Wednesday, June 16, 2010

Congress passed a $1 a gallon tax rebate for biodiesel produced for petroleum blends in 2004 and has been slow to renew the rebate under Obama and a friendly Democratic congress. Tim Dickinson in Rolling Stone just did a number on Obama's perpetuation of oil deregulation.

With the political will, petroleum can be phased out as the fuel for automobiles in favor of biodiesel. It's simple:

1. Require gas stations to include a 100% biodiesel pump by a certain year; with a federal commitment to compensation for doing so in the form of paying for the pump, tax credit, etc;
2. Require new automobiles to use 100% biodiesel by a certain year.

That's it! Done. You've just done away with petroleum-burning automobiles at a minor cost based on the magnitude of the change.
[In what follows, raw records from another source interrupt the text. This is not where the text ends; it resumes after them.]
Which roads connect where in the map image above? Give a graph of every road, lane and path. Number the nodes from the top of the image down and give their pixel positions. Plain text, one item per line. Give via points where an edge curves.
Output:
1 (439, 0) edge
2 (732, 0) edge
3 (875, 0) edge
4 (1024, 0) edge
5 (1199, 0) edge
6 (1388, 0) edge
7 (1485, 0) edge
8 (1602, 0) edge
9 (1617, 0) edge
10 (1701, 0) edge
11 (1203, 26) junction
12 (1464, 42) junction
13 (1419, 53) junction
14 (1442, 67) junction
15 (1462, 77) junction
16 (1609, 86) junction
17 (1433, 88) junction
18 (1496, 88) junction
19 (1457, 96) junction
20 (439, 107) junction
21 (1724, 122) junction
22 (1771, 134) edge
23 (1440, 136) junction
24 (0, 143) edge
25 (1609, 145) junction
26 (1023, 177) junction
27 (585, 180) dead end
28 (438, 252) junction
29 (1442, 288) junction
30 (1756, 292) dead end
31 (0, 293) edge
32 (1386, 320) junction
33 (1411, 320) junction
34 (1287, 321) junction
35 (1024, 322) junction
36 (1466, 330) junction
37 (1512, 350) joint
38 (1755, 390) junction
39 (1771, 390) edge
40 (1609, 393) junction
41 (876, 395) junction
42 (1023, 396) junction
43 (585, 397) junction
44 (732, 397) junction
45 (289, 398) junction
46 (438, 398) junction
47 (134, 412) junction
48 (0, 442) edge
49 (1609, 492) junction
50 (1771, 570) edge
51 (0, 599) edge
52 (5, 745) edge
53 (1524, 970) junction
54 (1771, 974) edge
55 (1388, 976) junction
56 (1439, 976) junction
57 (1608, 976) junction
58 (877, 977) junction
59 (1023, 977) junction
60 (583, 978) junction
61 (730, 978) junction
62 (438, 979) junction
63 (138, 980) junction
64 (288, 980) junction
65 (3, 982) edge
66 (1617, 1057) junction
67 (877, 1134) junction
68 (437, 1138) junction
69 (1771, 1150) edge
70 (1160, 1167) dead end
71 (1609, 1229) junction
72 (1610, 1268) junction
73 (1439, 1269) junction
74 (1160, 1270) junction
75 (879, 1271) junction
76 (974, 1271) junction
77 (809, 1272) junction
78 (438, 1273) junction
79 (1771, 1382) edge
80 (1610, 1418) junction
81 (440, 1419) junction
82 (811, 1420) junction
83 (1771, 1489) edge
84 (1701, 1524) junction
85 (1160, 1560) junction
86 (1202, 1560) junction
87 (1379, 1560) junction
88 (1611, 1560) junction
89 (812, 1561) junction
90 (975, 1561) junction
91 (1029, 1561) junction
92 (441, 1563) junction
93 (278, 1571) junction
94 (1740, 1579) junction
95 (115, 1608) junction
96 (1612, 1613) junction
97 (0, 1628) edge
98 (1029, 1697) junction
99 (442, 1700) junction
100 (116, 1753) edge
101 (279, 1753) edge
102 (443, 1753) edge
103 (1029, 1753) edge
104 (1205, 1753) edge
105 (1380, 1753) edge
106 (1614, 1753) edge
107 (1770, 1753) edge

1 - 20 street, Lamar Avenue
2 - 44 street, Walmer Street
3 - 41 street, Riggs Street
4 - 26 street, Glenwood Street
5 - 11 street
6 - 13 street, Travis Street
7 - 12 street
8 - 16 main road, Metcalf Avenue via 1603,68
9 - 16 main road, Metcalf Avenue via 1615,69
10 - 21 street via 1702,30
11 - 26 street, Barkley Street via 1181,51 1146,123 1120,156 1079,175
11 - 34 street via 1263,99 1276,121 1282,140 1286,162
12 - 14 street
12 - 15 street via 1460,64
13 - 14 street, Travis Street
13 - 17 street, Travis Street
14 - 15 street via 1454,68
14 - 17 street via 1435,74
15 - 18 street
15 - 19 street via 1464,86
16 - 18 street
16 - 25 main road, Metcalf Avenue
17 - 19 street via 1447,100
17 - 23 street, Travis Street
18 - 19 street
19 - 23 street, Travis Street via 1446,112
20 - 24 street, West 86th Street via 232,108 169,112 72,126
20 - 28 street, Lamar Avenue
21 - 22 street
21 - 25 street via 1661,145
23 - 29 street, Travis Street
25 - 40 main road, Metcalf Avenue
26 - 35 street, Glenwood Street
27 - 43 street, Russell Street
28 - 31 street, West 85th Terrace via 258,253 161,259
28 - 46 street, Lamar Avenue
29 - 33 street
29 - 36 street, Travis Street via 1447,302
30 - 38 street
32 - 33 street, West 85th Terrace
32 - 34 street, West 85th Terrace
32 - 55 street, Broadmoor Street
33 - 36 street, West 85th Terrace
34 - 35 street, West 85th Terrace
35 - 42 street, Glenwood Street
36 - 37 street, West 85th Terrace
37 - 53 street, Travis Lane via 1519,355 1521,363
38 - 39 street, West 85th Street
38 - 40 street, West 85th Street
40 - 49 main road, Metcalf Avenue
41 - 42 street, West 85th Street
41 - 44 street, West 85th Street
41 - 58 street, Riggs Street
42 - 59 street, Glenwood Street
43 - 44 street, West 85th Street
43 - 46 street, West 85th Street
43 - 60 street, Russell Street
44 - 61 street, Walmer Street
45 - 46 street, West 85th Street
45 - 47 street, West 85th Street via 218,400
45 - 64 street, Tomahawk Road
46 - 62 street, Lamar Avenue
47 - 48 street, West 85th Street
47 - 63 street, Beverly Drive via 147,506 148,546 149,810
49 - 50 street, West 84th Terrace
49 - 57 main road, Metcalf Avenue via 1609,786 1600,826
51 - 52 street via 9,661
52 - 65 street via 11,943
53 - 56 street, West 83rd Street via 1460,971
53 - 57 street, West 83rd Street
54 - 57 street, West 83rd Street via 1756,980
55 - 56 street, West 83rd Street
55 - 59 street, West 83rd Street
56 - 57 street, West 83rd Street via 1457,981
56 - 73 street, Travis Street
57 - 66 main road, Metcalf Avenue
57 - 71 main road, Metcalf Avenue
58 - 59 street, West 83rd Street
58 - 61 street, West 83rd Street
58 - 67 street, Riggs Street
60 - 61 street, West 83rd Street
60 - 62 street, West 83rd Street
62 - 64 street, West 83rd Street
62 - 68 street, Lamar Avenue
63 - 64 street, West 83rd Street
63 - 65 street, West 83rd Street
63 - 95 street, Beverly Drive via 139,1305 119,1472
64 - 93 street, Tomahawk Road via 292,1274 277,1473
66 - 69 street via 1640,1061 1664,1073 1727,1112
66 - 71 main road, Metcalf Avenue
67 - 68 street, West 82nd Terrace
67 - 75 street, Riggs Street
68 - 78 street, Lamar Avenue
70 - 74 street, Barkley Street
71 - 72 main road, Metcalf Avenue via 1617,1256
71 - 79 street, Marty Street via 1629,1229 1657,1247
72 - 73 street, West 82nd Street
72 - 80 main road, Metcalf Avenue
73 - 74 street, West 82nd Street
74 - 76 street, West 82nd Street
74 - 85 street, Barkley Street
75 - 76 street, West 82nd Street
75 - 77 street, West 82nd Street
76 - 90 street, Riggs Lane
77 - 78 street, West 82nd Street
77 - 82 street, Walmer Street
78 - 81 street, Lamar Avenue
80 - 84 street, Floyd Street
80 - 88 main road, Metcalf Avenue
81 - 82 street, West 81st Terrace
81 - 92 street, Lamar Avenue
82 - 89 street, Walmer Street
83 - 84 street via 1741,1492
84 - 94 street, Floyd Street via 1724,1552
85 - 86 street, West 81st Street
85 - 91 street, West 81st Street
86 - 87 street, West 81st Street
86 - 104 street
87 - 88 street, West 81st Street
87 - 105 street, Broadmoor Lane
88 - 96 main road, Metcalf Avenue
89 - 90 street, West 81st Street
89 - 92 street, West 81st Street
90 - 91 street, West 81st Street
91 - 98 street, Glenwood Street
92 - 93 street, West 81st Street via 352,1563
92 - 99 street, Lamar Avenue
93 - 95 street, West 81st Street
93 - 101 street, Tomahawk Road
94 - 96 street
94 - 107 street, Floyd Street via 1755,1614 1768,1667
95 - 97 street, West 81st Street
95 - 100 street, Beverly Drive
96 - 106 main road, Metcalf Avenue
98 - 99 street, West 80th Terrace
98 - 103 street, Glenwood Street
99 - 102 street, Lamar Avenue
Why isn't this happening? Obviously you could point to the enormous power that Big Oil has in Washington, but there's more to that story. Petroleum production is vital to the economy of entire regions of the US, including that of Texas and Louisiana, the areas immediately affected by the BP Oil Spill. The people who make a living fishing or selling vacation properties in those states have less pull than not just the oil business, but all the people who directly or indirectly benefit economically from the oil business.
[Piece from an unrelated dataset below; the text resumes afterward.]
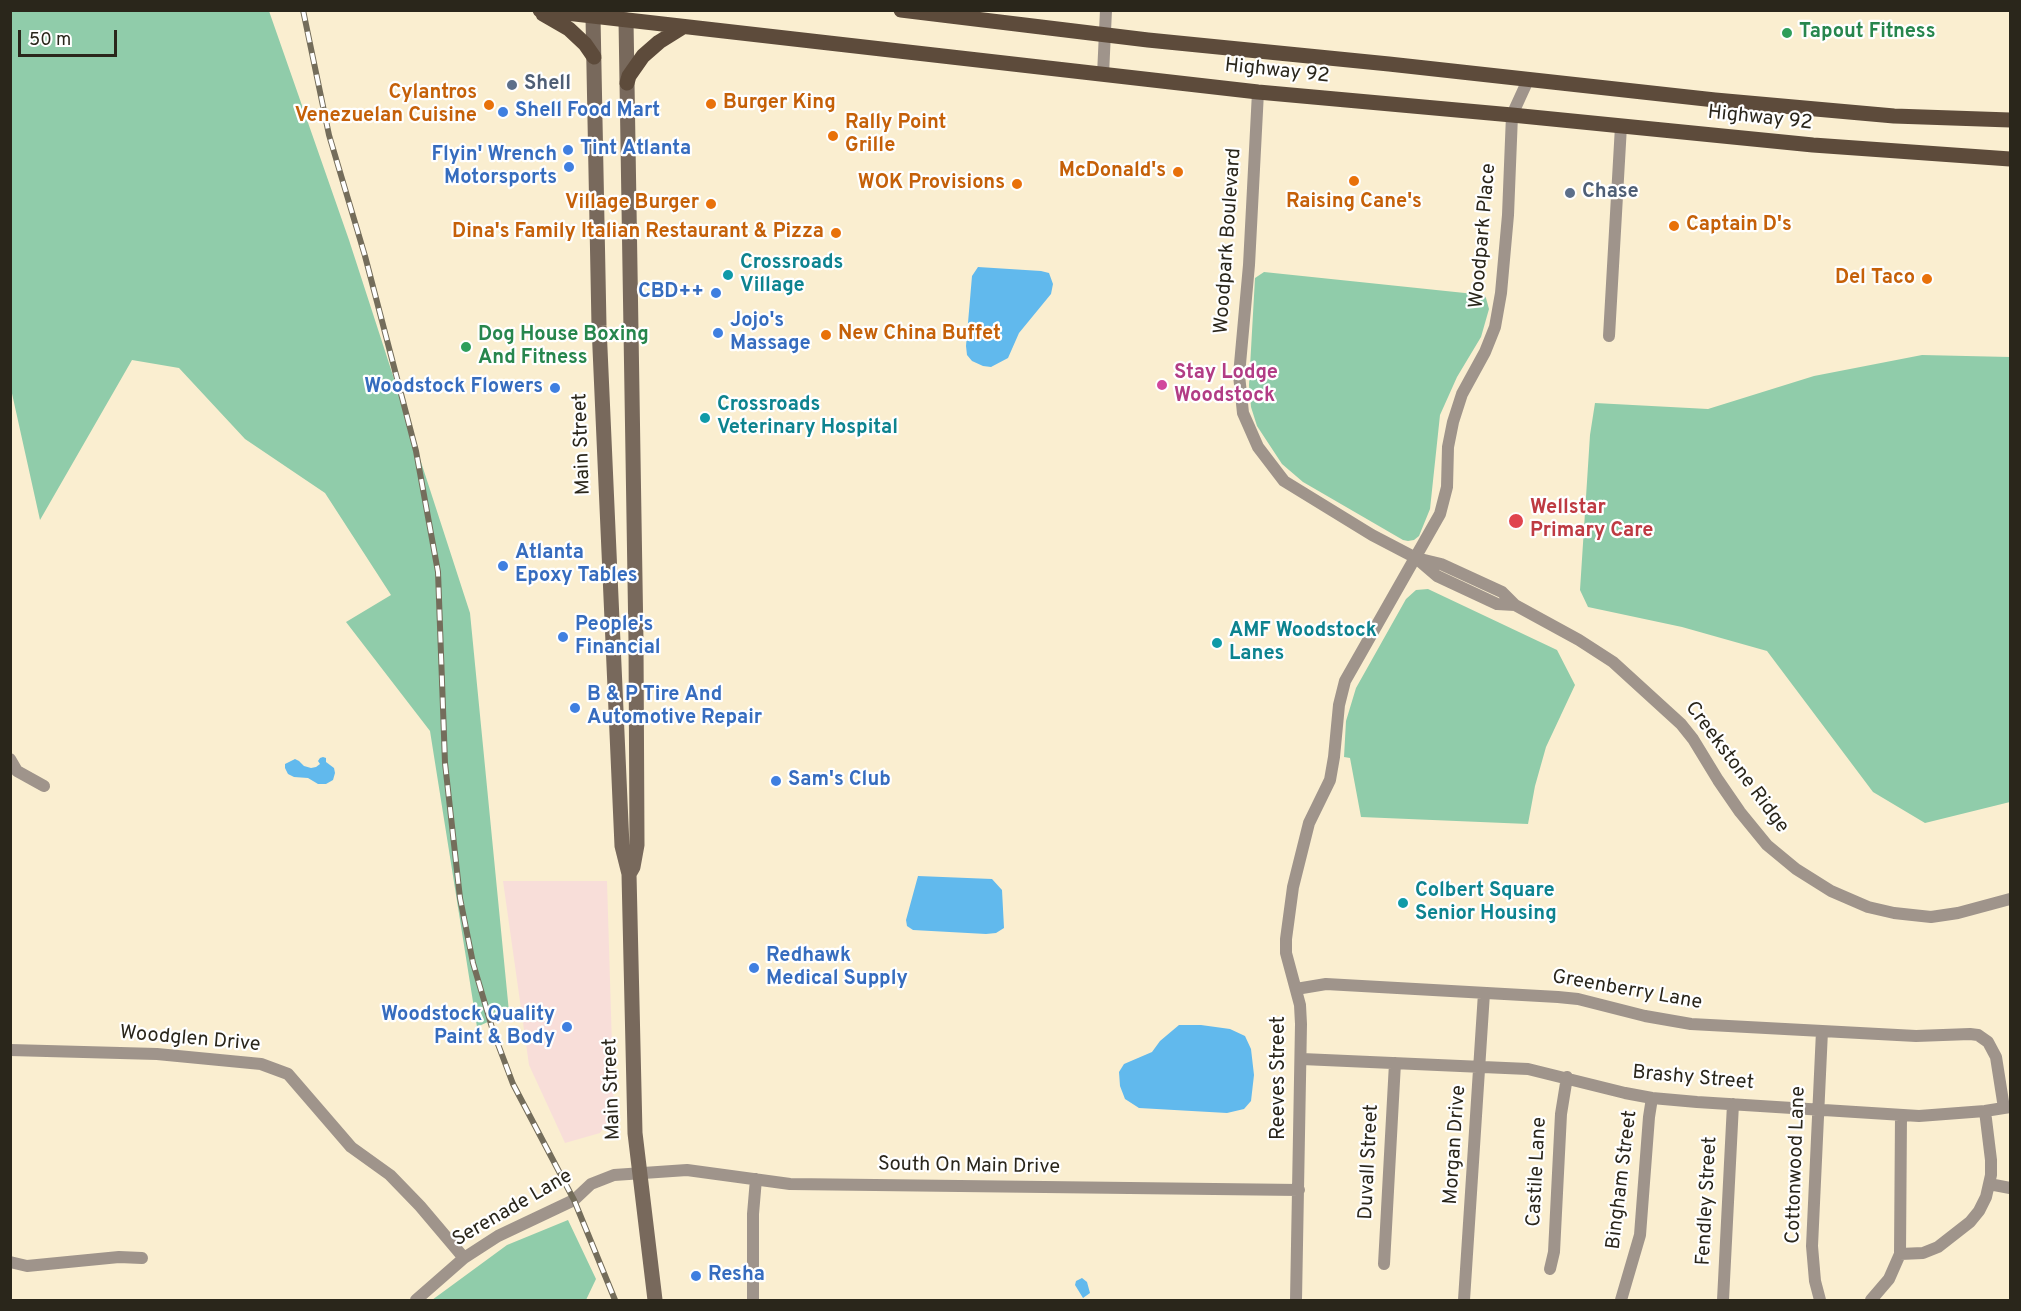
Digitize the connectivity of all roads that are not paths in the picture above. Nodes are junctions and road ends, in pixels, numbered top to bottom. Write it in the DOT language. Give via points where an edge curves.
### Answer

The candidates in the 2008 election staked out different positions on offshore drilling and the candidate that opposed drilling won. Utilizing Chief of Staff Rahm Emanuel's only political play, which is to take the opponent's position and demonize the opposition, Obama has reneged on his promise. But what's happened politically since the BP spill is that local economies that have been built using the shoreline for tourism, fishing, and residential enjoyment – Florida and New Jersey – have intensified their opposition to offshore drilling, and Obama has had no option but to accommodate them.
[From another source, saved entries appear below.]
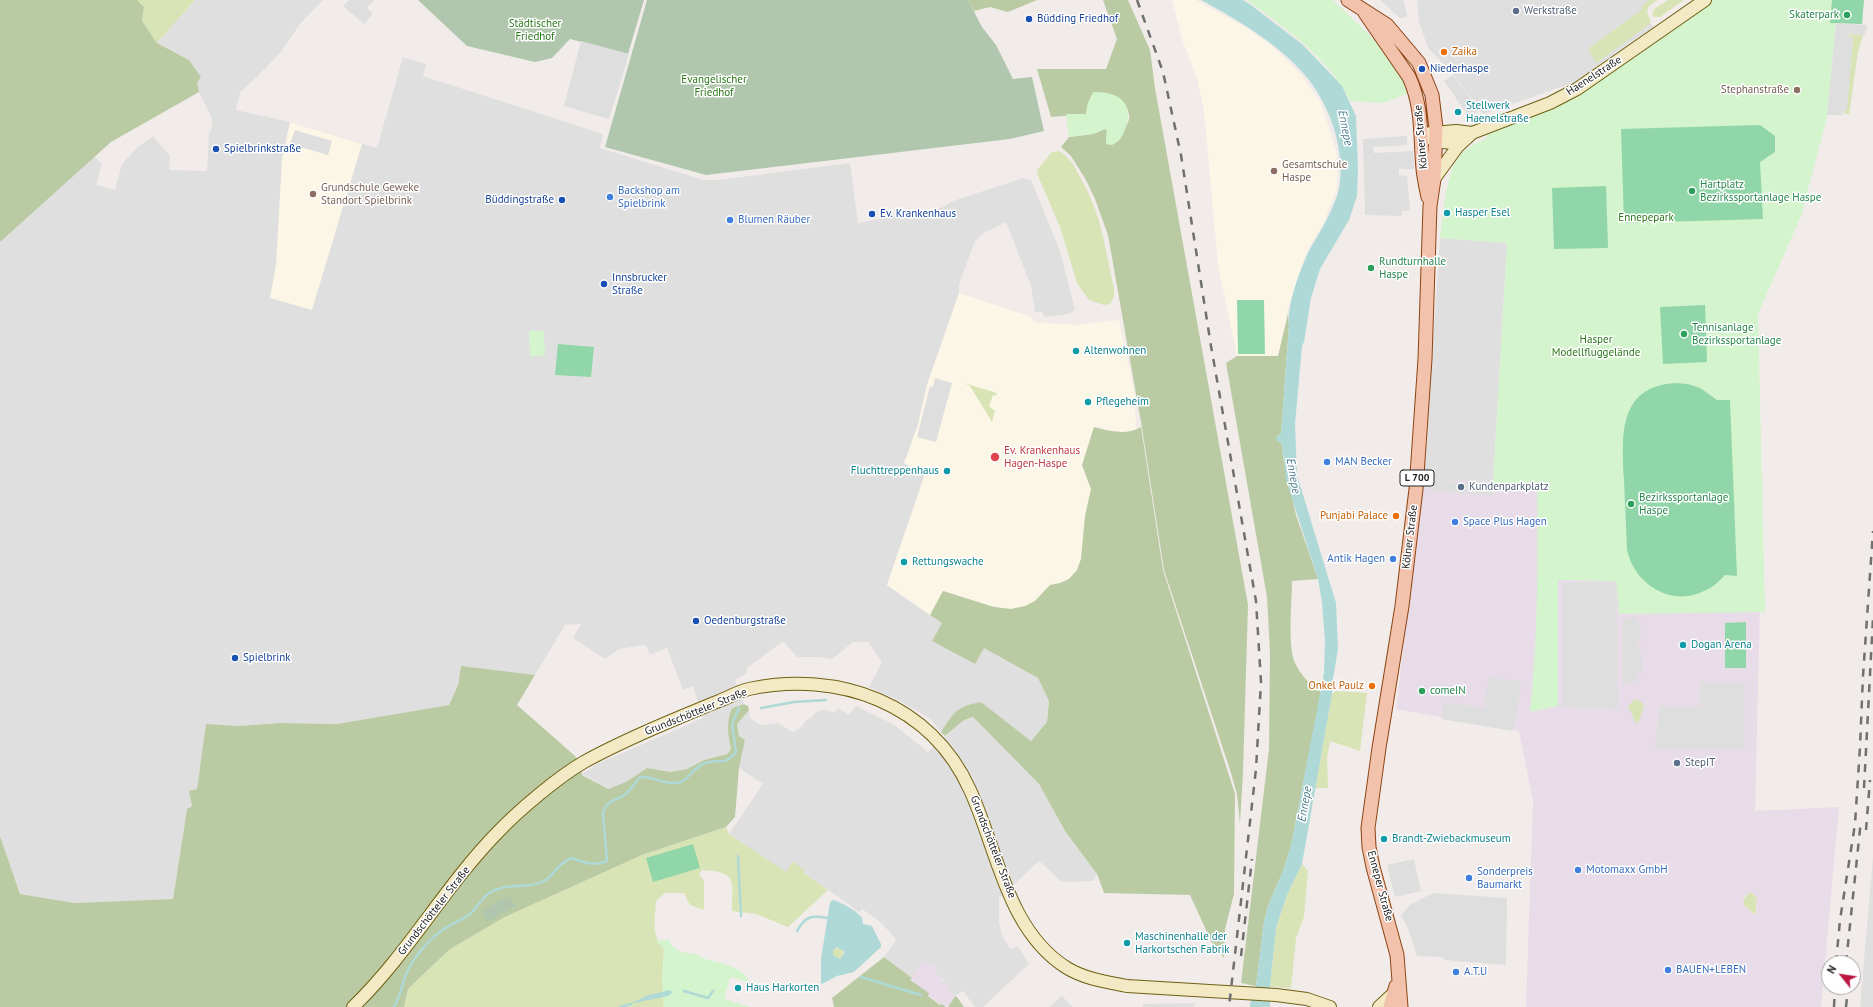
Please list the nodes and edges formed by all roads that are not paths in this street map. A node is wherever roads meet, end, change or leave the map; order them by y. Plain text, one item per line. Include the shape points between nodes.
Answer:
1 (1348, 0) edge
2 (1705, 0) edge
3 (1365, 13) junction
4 (1409, 49) junction
5 (1397, 59) junction
6 (1472, 133) junction
7 (1422, 134) junction
8 (1436, 137) junction
9 (1462, 141) junction
10 (1434, 180) junction
11 (1430, 206) junction
12 (1372, 794) joint
13 (1399, 978) junction
14 (1392, 1001) edge
15 (353, 1007) edge
16 (1330, 1007) edge
17 (1379, 1007) edge
18 (1401, 1007) edge

1 - 3 main road, L 700
2 - 6 main road, Haenelstraße via 1578,88 1550,103
3 - 4 main road, L 700 via 1387,25
3 - 5 main road, L 700
4 - 5 main road
4 - 8 main road, Kölner Straße / L 700 via 1427,79
5 - 7 main road, Kölner Straße / L 700 via 1414,87
6 - 8 main road, Haenelstraße via 1456,131
6 - 9 main road, Haenelstraße
7 - 8 main road
7 - 11 main road, Kölner Straße / L 700 via 1423,170
8 - 9 main road via 1447,143
8 - 10 main road, Kölner Straße / L 700
9 - 10 main road, L 700
10 - 11 main road, Kölner Straße / L 700
11 - 12 main road, Kölner Straße / L 700 via 1424,366 1416,482 1402,606
12 - 13 main road, Enneper Straße / L 700 via 1368,828 1369,847 1397,955
13 - 14 main road, Enneper Straße / L 700
13 - 18 main road, Enneper Straße / L 700
14 - 17 main road
15 - 16 main road, Grundschötteler Straße via 369,992 417,934 498,831 538,796 581,764 620,743 745,690 791,683 832,686 861,692 895,708 935,738 963,773 1006,889 1026,928 1066,967 1105,982 1128,986 1276,995 1306,999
The most expedient thing to do if you're giving a speech from the Oval Office is to say you are in favor of alternative energy but not propose anything concrete that will create any political opposition grounded in shared financial priorities, and, unsurprisingly, that's what Obama did last night. You could say the glass is half full and that he's inspiring a generation to rethink energy, but George W. Bush could have easily given that speech. The science is ready, and we need a president and a congress to expend the political capital to make the changes that will save the planet from this sort of destruction.